◆ Verilen metin
::::
Önce Meral Akşener, ardından Kemal Kılıçdaroğlu kapatma davası için gün sayan HDP lehine kamuoyu oluşturmak için harekete geçtiler. Geçen hafta Meral Akşener, Fikret Bila’ya yaptığı açıklamada, yerel seçimlerde İstanbul ve Ankara’da yaptıkları ortaklığın aynısını Cumhurbaşkanlığı seçiminde de uygulayacaklarını söyledi (Halk TV internet sitesi, 13 Eylül 2021).
2019 yerel seçimlerinde CHP, İyi Parti ve Saadet Partisi resmi ortaklık kurmuş, HDP de ittifakın gayrı resmi ortağı olmuştu. Akşener son açıklamasını, İyi Parti ile CHP arasında ittifakta sorun olduğu yönündeki iddialar üzerine yaptı. Zaman zaman bazı haberlerde iki parti arasında çeşitli gerekçeler nedeniyle görüş ayrılıkları olduğu şeklinde iddialara yer veriliyor. Bu haberlerde bilinçli bazı çarpıtmaların, göz boyamaya yönelik açıklamaların da yapıldığını saptayabiliriz. Odak noktasında ise, ittifakın gayrı resmi ortağı HDP konusu bulunuyor.
::::
◆ Veri kayıtları

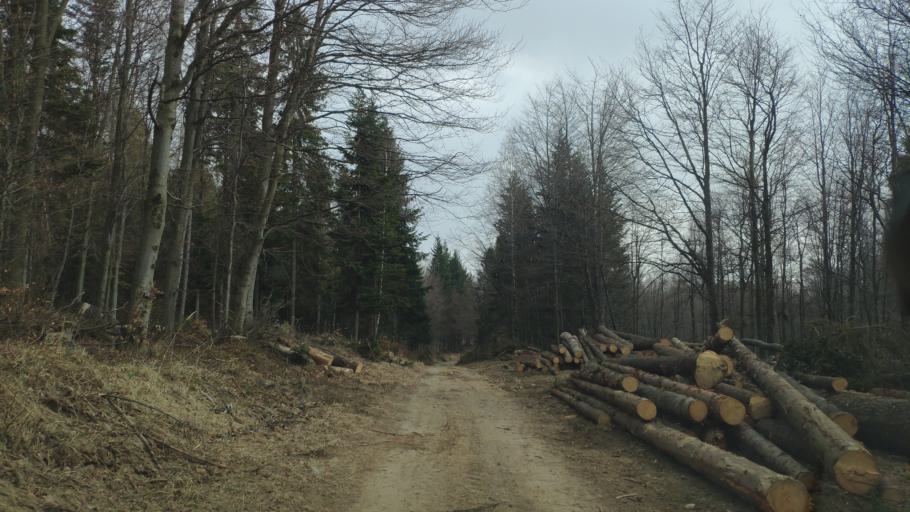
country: SK
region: Kosicky
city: Moldava nad Bodvou
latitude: 48.7451
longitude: 21.0417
::::
◆ Görev 1
Yukarıdaki metinde "2019 yerel seçimlerinde" ile başlayıp "HDP konusu bulunuyor." ile biten kısmı, bu son ifade de dahil olmak üzere, hiç değiştirmeden yazdır.
◆ Görev 2
Yukarıdaki metni iki cümleyle özetle.

◆ Çözüm 1
2019 yerel seçimlerinde CHP, İyi Parti ve Saadet Partisi resmi ortaklık kurmuş, HDP de ittifakın gayrı resmi ortağı olmuştu. Akşener son açıklamasını, İyi Parti ile CHP arasında ittifakta sorun olduğu yönündeki iddialar üzerine yaptı. Zaman zaman bazı haberlerde iki parti arasında çeşitli gerekçeler nedeniyle görüş ayrılıkları olduğu şeklinde iddialara yer veriliyor. Bu haberlerde bilinçli bazı çarpıtmaların, göz boyamaya yönelik açıklamaların da yapıldığını saptayabiliriz. Odak noktasında ise, ittifakın gayrı resmi ortağı HDP konusu bulunuyor.

◆ Çözüm 2
Meral Akşener, yerel seçimlerde İstanbul ve Ankara'da kurdukları ortaklığın aynısını Cumhurbaşkanlığı seçiminde de uygulayacaklarını söyledi ve bu açıklamayı İyi Parti ile CHP arasında ittifakta sorun olduğu iddiaları üzerine yaptı. Metne göre bu iddiaların odağında ittifakın gayrı resmi ortağı HDP konusu bulunuyor.